Murphy continued to lay out the plan, saying it aims to provide equitable access to a vaccine, achieve maximum community protection and build public trust. In an ideal scenario, the state hopes to successfully vaccinate more than two-thirds of adults.
“We want to build public trust in not just a COVID-19 vaccine, but the vaccines that protect residents from other potentially debilitating and deadly illnesses,” Murphy explained. “When we meet these aims, we will meet our initial goal of vaccinating 70% of the state’s eligible adult population.”
The goal of making any potential vaccines available equitably is one that Murphy had preached in his briefings since the beginning of pandemic.

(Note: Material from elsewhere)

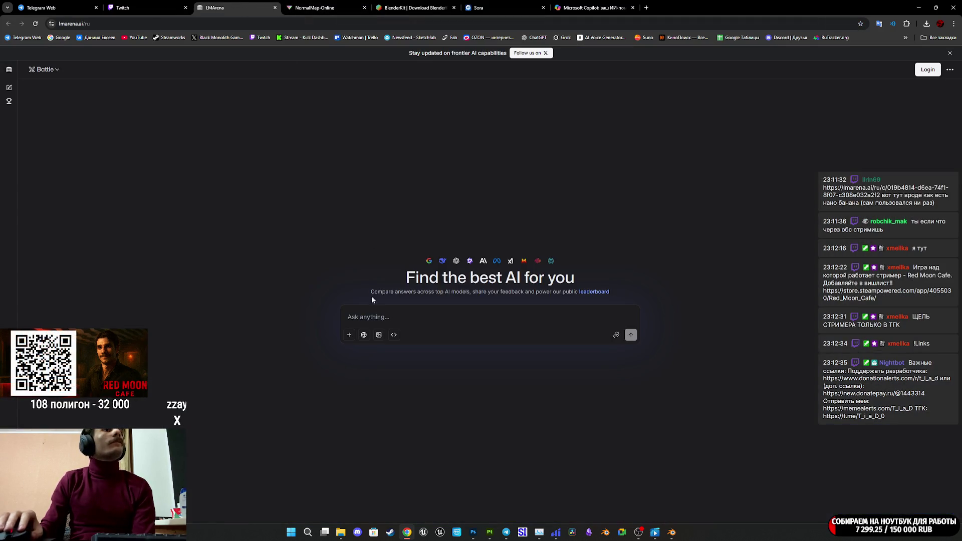
{"action": "right_click", "coordinate": [367, 318]}
{"action": "left_click", "coordinate": [401, 392]}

“We are keenly aware that COVID-19 has highlighted the stark disparities that emerged across communities when it comes to vulnerability,” he said. “We will work to quickly move across population segments and deliver vaccines into the communities that were hardest hit, not just those that are easiest to reach.”

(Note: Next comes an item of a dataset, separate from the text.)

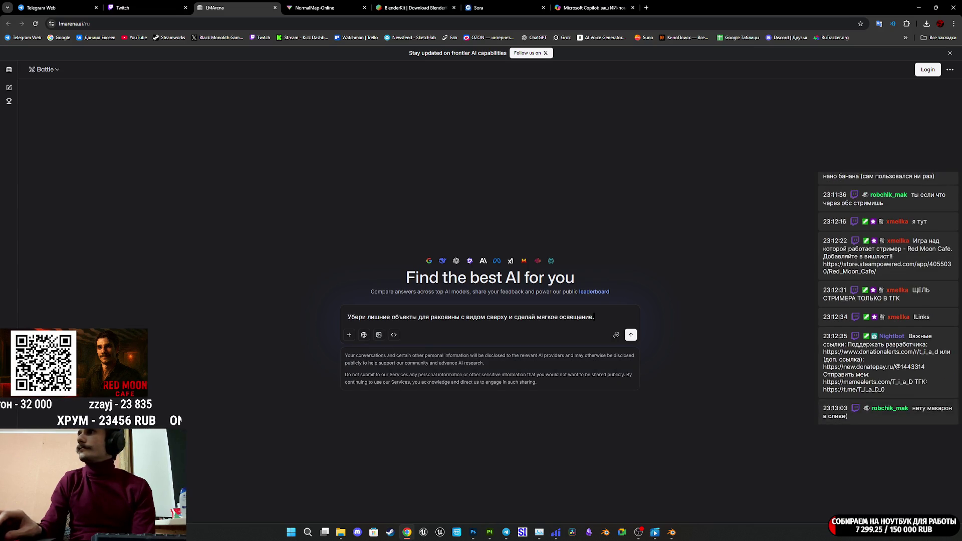
{"action": "left_click_drag", "start_coordinate": [482, 339], "coordinate": [491, 346]}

While this concrete plan may seem sudden to many, it is the result of careful planning, the administration noted. In March, Health Commissioner Judith Persichilli convened the New Jersey Department of Health COVID-19 Professional Advisory Committee. In April, it began planning distribution. In July, another group, the Vaccine Task Force, was formed and comprised a panel of state experts that began working with the committee.

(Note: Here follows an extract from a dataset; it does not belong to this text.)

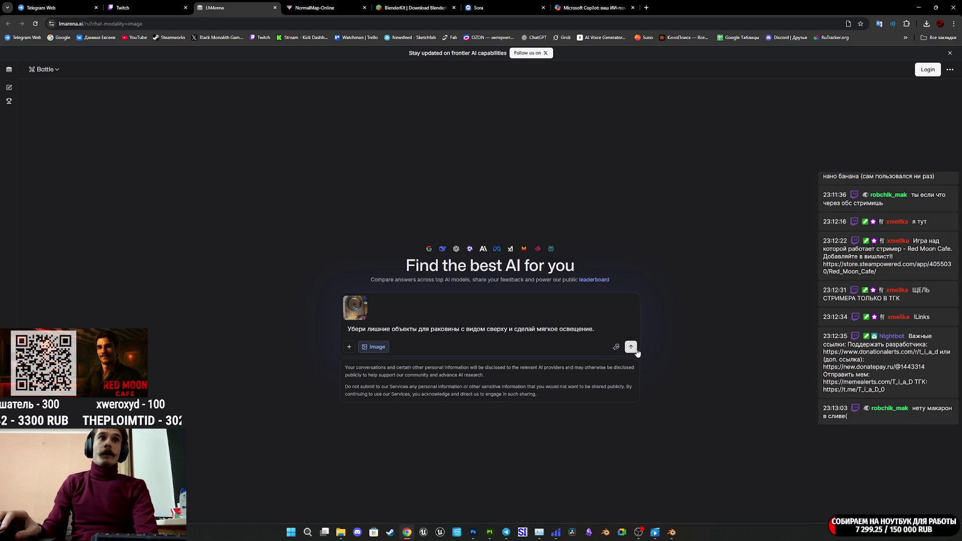
{"action": "left_click", "coordinate": [632, 348]}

Despite the governor’s optimism on the plan, Murphy did note that its formation was not easy, as there were many obstacles facing any future vaccination.
“With the CDC and the federal Department of Health and Human Services, the goal was to focus on the hurdles and challenges that would face any vaccine,” Murphy said. “Logistics in distribution, prioritization, vaccination, public outreach and confidence building, among many other issues.”
However, the Governor’s Office is confident about New Jersey’s ability to get it done under the current plan and laid out the proposed rollout of vaccinations once they become available. Phase 1 will be for essential workers like health care professionals who are at a daily risk for direct exposure and any citizen at a higher risk for COVID-19. Phase 2 will provide for additional essential workers, while phase 3 will bring the remaining vaccines to the public.
Murphy continued to warn against the vaccination conspiracy theories that run rampant on social media. His plan to quell these theories is to make any vaccination information released easy to understand for all residents, allowing no wiggle room for conspiracies.
“We will also work closely with health care providers and key community influencers to ensure that information is put out in clear and precise language,” he said. “We cannot let the online rumors and social media-driven conspiracy theories jeopardize our ability to build statewide immunity against the deadly virus.”
The funding for this program will have to come from somewhere, as Murphy laid out exactly how the state is expected to raise the money necessary to make such a vaccination.
“The federal administration has so far indicated no interest in providing further financial assistance, whether it be to New Jersey or any other state,” he said. “The Association of State and Territorial Health Officials and the Association of Immunization Managers have sent a joint letter to the congressional leadership calling for an additional $8.1 billion to support a national state-based program.”
While these talks definitely can give New Jerseyans optimism on the future of an equitable vaccination, Murphy explains that the plan must remain flexible.
“Even though we have the initial plan with the CDC, it is by no means final,” he said. “We continue to refine and recalculate. It is a work in progress. We continue to think about how we can ensure greater efficiency.”
In the meantime, the governor is continuing to take steps to try and slow down the ever-rising COVID numbers in the state. He officially extended the public health emergency for an additional 30 days through the end of November. Murphy also praised the efforts of the community contact tracing corps.
“One plan that we have had in place and in motion is our community contact tracing corps, which currently includes a total of 1,906 contact tracers statewide,” he said. “That’s an average of more than 21 per 100,000 residents in each county.”
The corps and the committee putting the vaccination plan together have their work cut out for them — there were 1,223 new COVID-19 cases in the state Monday, bringing the statewide total to 229,684. Over 14,000 residents have now died from COVID-related complications.